Reviewing the active-passive HA configuration

In a typical example of a high availability cluster, you create a virtual SQL Server in an Active-Passive configuration. The active node of the cluster hosts the virtual server. The second node is a dedicated redundant server able to take over and host the virtual server in the event of a failure on the active node.

Figure: Active-Passive configuration illustrates a typical Active-Passive configuration.

Figure: Active-Passive configuration

Active-Passive configuration

SQL Server is installed on both SYSTEM1 and SYSTEM2 and configured as a virtual server (INST1-VS) with a virtual IP address. The SQL Server databases are configured on the shared storage on volumes contained in cluster disk groups. The virtual SQL Server is configured to come online on SYSTEM1 first. If SYSTEM1 fails, SYSTEM2 becomes the active node and the virtual SQL Server comes online on SYSTEM2.

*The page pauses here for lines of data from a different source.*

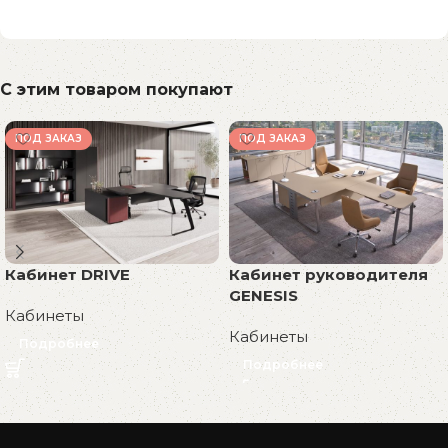
С этим товаром покупают
ПОД ЗАКАЗ
ПОД ЗАКАЗ
Кабинет DRIVE
Кабинет руководителя
GENESIS
Кабинеты
Кабинеты
Подробнее
Подробнее
Read More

The virtual SQL Server is online on SYSTEM1, serving client requests. The shared disks provide storage for the SQL Server databases. SYSTEM2 waits in a warm standby state as a backup node, prepared to begin handling client requests if SYSTEM1 becomes unavailable. From the user's perspective there will be a small delay as the backup node comes online, but the interruption in effective service is minimized.